== Data

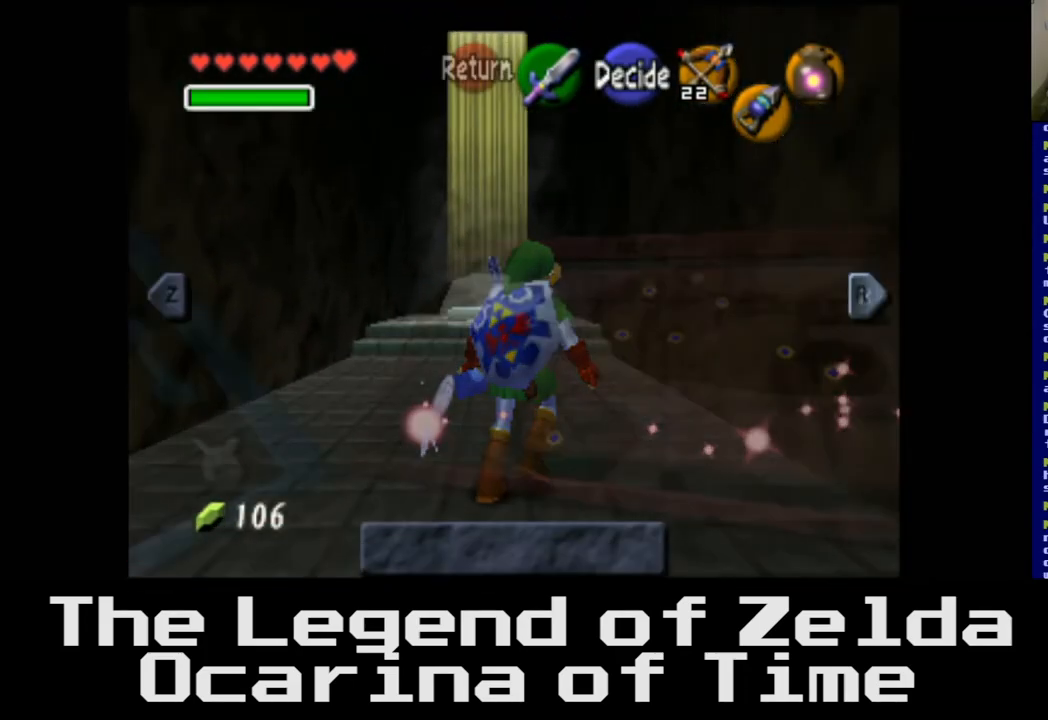
{"buttons": [], "left_stick": "center", "right_stick": "center", "events": []}
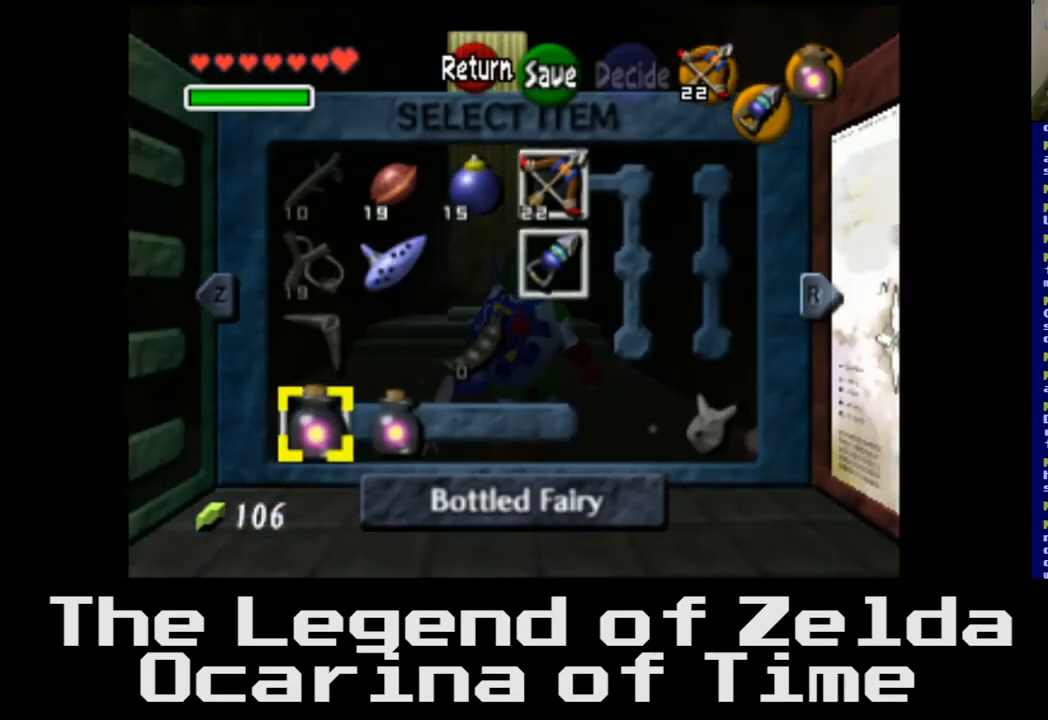
{"buttons": [], "left_stick": "up", "right_stick": "center", "events": [[433, "left_stick", "up-right"], [483, "left_stick", "up"]]}
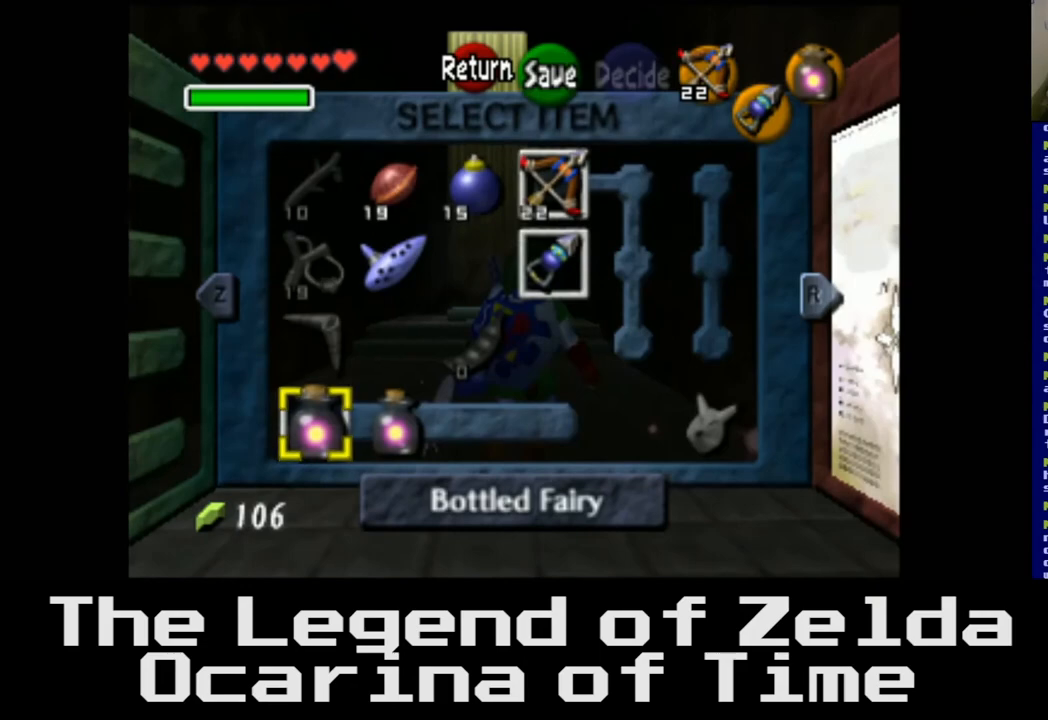
{"buttons": [], "left_stick": "center", "right_stick": "center", "events": [[200, "left_stick", "center"]]}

====

Would you copy out every line of the data above exactly, minus the pictures?

- [Reply to the exercise]
{"buttons": [], "left_stick": "center", "right_stick": "center", "events": []}
{"buttons": [], "left_stick": "up", "right_stick": "center", "events": [[433, "left_stick", "up-right"], [483, "left_stick", "up"]]}
{"buttons": [], "left_stick": "center", "right_stick": "center", "events": [[200, "left_stick", "center"]]}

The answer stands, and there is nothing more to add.